Since both parties claim they don't want pork in any stimulus package, but in actuality only want their own recipes – the Republicans liked BBQ pork and the Dems like it sweet and sour – I have a suggestion to get rid of all the pork, regardless of recipes. Many Jews refrain from eating pork. Kosher Jews insist on their meat being Kosher. They have a Rabbi supervise preparations to make sure, among other things, nothing such as pork contaminates it. Perhaps Congress can hire a Rabbi to supervise the stimulus package. Then it will be pork-free and everyone in the US will be able to eat it.

Thursday, January 22, 2009

Who's Calling? Should It Matter?

My husband doesn’t answer our home phone unless he is positive I am physically unable to do so, meaning I am not home. He insists it is never for him, so why should he disrupt what he is doing to answer the phone – even if all he is doing is sleeping and watching television – something he mastered years ago. I know he is multitasking because if I turn off the TV, he immediately tells me to turn it back on.

Anyway, if I am physically unable to pick up the phone and he recognizes the caller, he will pick up the phone and hand it to me. Heaven forbid he should say “Hello.” However, if the caller ID only flashes a number or, even worse, “unknown name, unknown number,” he will turn and ask me, “Who is it?”

By the time I explain that I am not clairvoyant, either our machine picks up or the caller hangs up. The latter really infuriates me because then I never know if the “unknown name , unknown caller” was someone intending to bestow a million dollars on me because I answered my phone. The only phone calls Hubby answers ASAP are those on his cell phone. He says that if it is his phone, the call is for him.

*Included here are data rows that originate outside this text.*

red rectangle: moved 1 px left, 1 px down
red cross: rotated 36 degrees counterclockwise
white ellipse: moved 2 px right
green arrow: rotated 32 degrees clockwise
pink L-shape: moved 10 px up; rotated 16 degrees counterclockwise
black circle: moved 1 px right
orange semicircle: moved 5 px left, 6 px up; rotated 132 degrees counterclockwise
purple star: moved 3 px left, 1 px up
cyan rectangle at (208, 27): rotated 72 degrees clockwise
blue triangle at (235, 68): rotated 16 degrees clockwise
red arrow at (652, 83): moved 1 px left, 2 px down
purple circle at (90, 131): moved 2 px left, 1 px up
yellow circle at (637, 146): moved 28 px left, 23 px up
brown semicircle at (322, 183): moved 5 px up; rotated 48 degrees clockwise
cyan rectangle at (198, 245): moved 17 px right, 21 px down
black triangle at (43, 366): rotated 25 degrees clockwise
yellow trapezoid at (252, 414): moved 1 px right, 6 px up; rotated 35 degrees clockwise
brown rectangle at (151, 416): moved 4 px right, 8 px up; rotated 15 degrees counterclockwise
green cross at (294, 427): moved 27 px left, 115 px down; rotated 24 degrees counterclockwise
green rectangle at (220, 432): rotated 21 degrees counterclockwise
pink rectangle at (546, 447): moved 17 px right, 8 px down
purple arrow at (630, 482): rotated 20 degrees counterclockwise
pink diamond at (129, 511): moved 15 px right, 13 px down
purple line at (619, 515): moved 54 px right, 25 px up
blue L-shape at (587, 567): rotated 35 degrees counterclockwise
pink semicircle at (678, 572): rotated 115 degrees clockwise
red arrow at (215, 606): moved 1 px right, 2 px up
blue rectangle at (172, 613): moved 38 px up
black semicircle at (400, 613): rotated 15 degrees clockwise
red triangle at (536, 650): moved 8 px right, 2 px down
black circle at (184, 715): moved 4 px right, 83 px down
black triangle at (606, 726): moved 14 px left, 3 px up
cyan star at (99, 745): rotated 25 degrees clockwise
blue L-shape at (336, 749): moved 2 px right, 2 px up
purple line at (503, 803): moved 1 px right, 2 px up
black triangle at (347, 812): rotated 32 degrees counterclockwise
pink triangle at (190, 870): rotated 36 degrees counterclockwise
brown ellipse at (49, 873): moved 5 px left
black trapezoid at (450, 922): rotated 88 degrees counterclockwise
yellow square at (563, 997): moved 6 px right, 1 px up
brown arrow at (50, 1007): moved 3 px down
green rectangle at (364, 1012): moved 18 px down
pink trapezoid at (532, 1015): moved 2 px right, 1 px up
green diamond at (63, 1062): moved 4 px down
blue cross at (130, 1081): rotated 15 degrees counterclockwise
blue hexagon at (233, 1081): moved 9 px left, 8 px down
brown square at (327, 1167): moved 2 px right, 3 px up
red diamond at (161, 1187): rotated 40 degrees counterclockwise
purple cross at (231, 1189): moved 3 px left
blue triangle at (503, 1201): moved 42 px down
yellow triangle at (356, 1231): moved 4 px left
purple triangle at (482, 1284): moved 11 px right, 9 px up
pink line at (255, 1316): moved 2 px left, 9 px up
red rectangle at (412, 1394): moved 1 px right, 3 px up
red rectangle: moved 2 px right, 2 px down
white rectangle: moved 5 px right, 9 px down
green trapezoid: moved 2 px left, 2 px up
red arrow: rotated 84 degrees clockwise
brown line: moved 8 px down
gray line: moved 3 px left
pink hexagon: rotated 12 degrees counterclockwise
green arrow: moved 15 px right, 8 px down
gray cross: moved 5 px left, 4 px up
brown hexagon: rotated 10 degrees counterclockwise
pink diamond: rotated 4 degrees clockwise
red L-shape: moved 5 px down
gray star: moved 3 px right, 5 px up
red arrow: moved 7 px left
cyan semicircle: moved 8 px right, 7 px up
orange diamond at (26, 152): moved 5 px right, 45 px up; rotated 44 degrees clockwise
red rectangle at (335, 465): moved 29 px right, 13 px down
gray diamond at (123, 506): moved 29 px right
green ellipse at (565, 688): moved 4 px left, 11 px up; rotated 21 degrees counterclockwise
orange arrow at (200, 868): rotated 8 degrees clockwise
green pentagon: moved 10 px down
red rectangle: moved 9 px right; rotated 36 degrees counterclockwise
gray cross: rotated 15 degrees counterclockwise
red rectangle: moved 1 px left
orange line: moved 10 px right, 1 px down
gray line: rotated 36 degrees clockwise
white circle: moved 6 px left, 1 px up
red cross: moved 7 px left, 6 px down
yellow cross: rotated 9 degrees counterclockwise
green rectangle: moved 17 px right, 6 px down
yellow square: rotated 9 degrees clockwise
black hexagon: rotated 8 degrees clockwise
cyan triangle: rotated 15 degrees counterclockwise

The other day I had friends over for our weekly game of Mah Jongg. Hubby was in his home office. Our phone rang. There is an extension on his desk. I assumed he would answer it. He did not. My friends and I laughed at how our husbands all dislike answering the phone. Is it because when they worked, their secretaries censored their calls? Do they think of their wives as their secretaries?

Anyway, I found a solution to my problem. Now when I am busy, I use call forwarding and forward our home phone calls to his cell phone.